En dehors du transport et de la logistique, des grèves sont également prévues ou menacées chez les producteurs laitiers, les travailleurs de la pêche, les inspecteurs du travail et les travailleurs de la loterie ; tous exigent une amélioration des conditions de travail, des effectifs et des salaires.
Cette nouvelle vague d’actions de grève en Espagne se produit dans le contexte d’une attaque prolongée des conditions de vie et de travail menée depuis de nombreuses années et exacerbée par la pandémie. Les travailleurs ont subi des réductions sans précédent de leurs salaires réels et la montée en flèche des prix de l’énergie, des carburants et de l’inflation pousse de nombreux travailleurs dans la pauvreté.
L’inflation a atteint 5,6 pour cent en novembre, par rapport au même mois en 2020. Ce taux est nettement supérieur au taux de 4,9 pour cent enregistré dans l’ensemble de la zone euro. Entre octobre 2007 et octobre 2021, elle a augmenté de 21,7 pour cent selon l’Institut national de statistique (INE). Parallèlement, l’Agence fiscale espagnole indique que les salaires moyens dans le secteur privé n’ont augmenté que de 5,1 pour cent entre 2007 et 2020, ce qui signifie une baisse significative du pouvoir d’achat. Les factures d’énergie ont également explosé, faisant un bond de 63 pour cent au cours de l’année précédant octobre 2021.
Alors que des millions de travailleurs étaient poussés au bord la pauvreté durant la pandémie, l’année 2020-2021 a vu les super-riches espagnols engranger les richesses.

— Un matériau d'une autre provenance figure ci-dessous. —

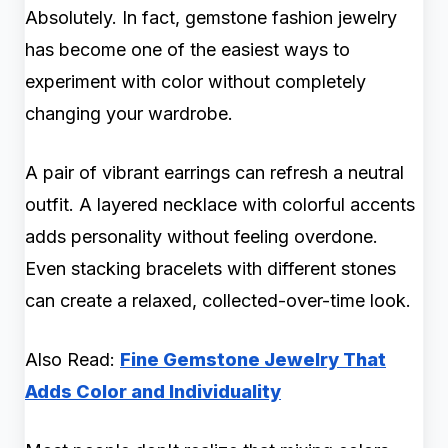
Absolutely. In fact, gemstone fashion jewelry
has become one of the easiest ways to
experiment with color without completely
changing your wardrobe.
A pair of vibrant earrings can refresh a neutral
outfit. A layered necklace with colorful accents
adds personality without feeling overdone.
Even stacking bracelets with different stones
can create a relaxed, collected-over-time look.
Also Read:
Fine Gemstone Jewelry That
Adds Color and Individuality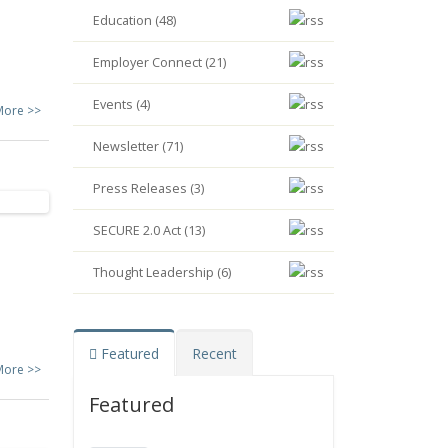
Education (48)
Employer Connect (21)
Events (4)
More >>
Newsletter (71)
Press Releases (3)
SECURE 2.0 Act (13)
Thought Leadership (6)
Featured
Recent
More >>
Featured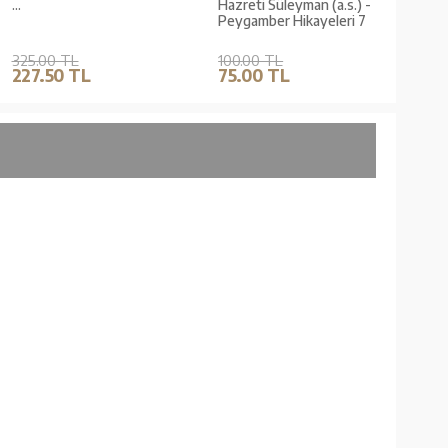
...
Hazreti Süleyman (a.s.) -
Hazre
Peygamber Hikayeleri 7
Peyg
325.00 TL
100.00 TL
100.
227.50 TL
75.00 TL
75.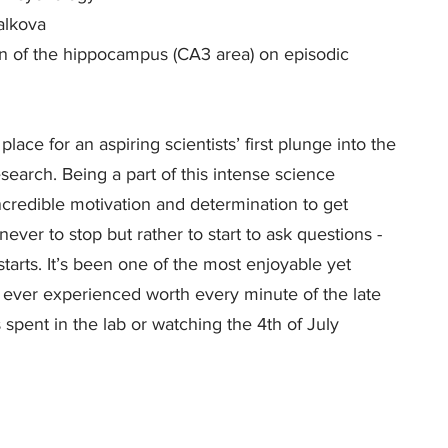
alkova
tion of the hippocampus (CA3 area) on episodic
 place for an aspiring scientists’ first plunge into the
search. Being a part of this intense science
redible motivation and determination to get
ver to stop but rather to start to ask questions -
starts. It’s been one of the most enjoyable yet
 ever experienced worth every minute of the late
spent in the lab or watching the 4th of July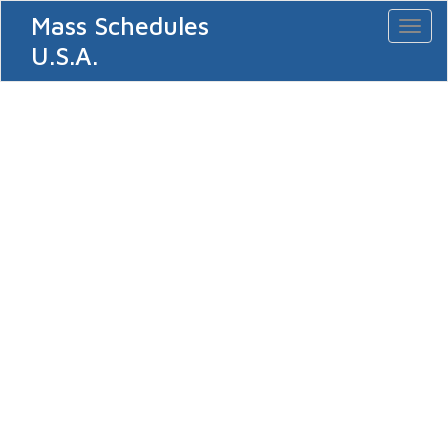
Mass Schedules
Toggl
naviga
U.S.A.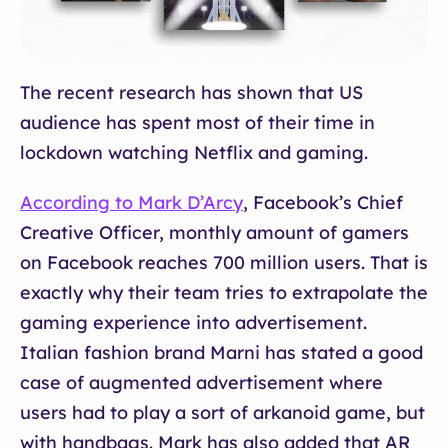
The recent research has shown that US
audience has spent most of their time in
lockdown watching Netflix and gaming.
According to Mark D’Arcy
, Facebook’s Chief
Creative Officer, monthly amount of gamers
on Facebook reaches 700 million users. That is
exactly why their team tries to extrapolate the
gaming experience into advertisement.
Italian fashion brand Marni has stated a good
case of augmented advertisement where
users had to play a sort of arkanoid game, but
with handbags. Mark has also added that AR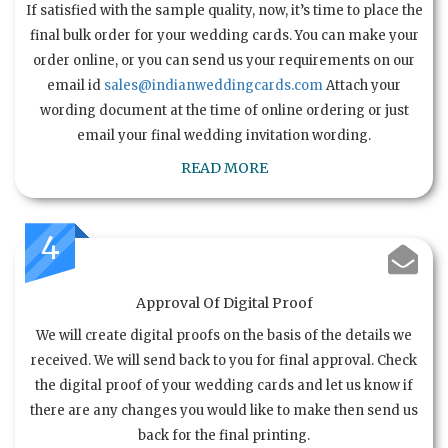
If satisfied with the sample quality, now, it’s time to place the
final bulk order for your wedding cards. You can make your
order online, or you can send us your requirements on our
email id
sales@indianweddingcards.com
Attach your
wording document at the time of online ordering or just
email your final wedding invitation wording.
READ MORE
4
Approval Of Digital Proof
We will create digital proofs on the basis of the details we
received. We will send back to you for final approval. Check
the digital proof of your wedding cards and let us know if
there are any changes you would like to make then send us
back for the final printing.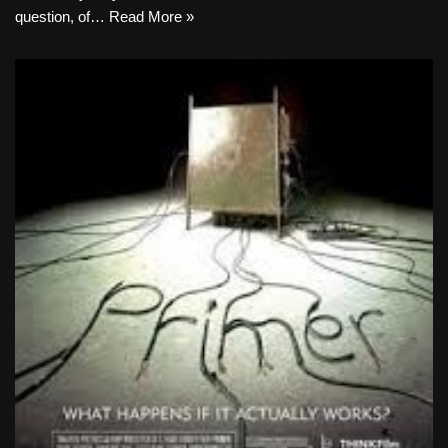
question, of…
Read More »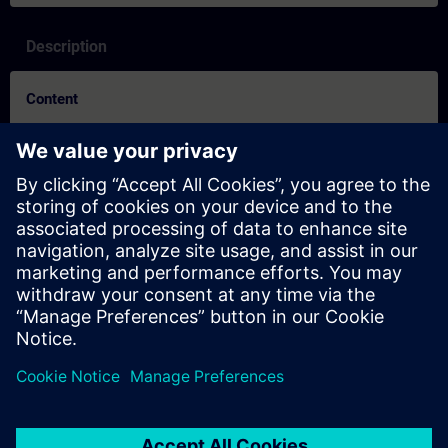
Description
Content
By learning in the new reality, you benefit from the usual quality
of our classroom training in combination with the advantages
of online learning. In the Online Training courses, our learning
consultants use live theory lectures and practical exercises to
convey the training content described in the learning objectives
in a comprehensive and practical manner.
In the virtual classroom, our SITRAIN expert is always available
for questions and discussions. This also applies during the
individual practical exercises. These are conducted in the Virtual
Lab or performed remotely on our training equipment.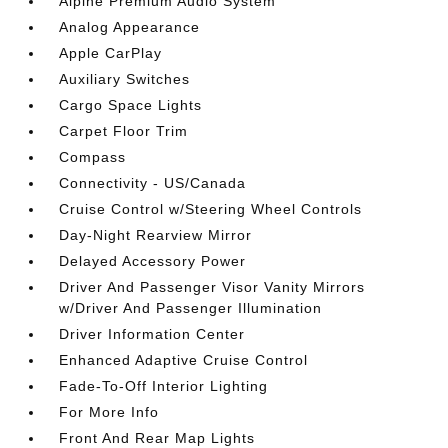
Alpine Premium Audio System
Analog Appearance
Apple CarPlay
Auxiliary Switches
Cargo Space Lights
Carpet Floor Trim
Compass
Connectivity - US/Canada
Cruise Control w/Steering Wheel Controls
Day-Night Rearview Mirror
Delayed Accessory Power
Driver And Passenger Visor Vanity Mirrors
w/Driver And Passenger Illumination
Driver Information Center
Enhanced Adaptive Cruise Control
Fade-To-Off Interior Lighting
For More Info
Front And Rear Map Lights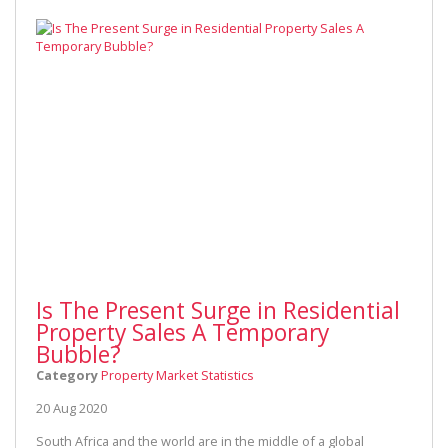
Is The Present Surge in Residential
Property Sales A Temporary
Bubble?
Category
Property Market Statistics
20 Aug 2020
South Africa and the world are in the middle of a global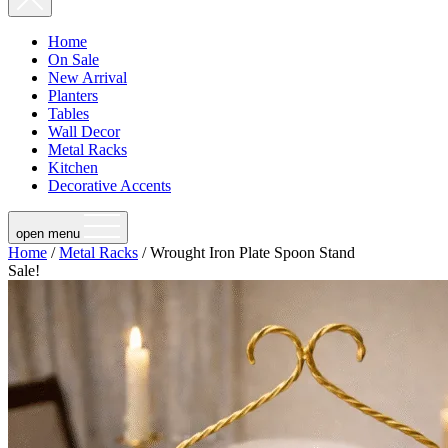
Home
On Sale
New Arrival
Planters
Tables
Wall Decor
Metal Racks
Kitchen
Decorative Accents
open menu
Home
/
Metal Racks
/ Wrought Iron Plate Spoon Stand
Sale!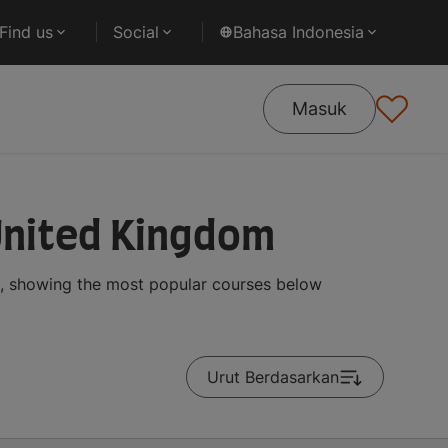
Find us
Social
Bahasa Indonesia
Masuk
United Kingdom
s, showing the most popular courses below
Urut Berdasarkan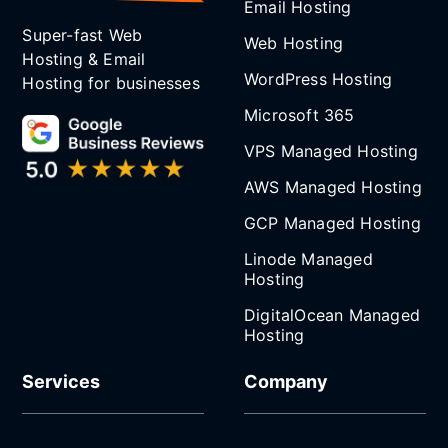
Email Hosting
Super-fast Web
Web Hosting
Hosting & Email
WordPress Hosting
Hosting for businesses
Microsoft 365
VPS Managed Hosting
AWS Managed Hosting
GCP Managed Hosting
Linode Managed
Hosting
DigitalOcean Managed
Hosting
Services
Company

Les 10 personnes les plus riches d’Espagne ont vu leur fortune augmenter de 17 pour cent rien que cette année, pour atteindre 153 milliards d’euros ; l’équivalent de 565.000 euros par jour.
Les travailleurs doivent retirer leur lutte des mains des syndicats, en formant des comités de la base sur chaque lieu de travail. Cela nécessite une rupture politique décisive avec le gouvernement PSOE-Podemos, qui a prouvé à maintes reprises son hostilité viscérale envers la classe ouvrière.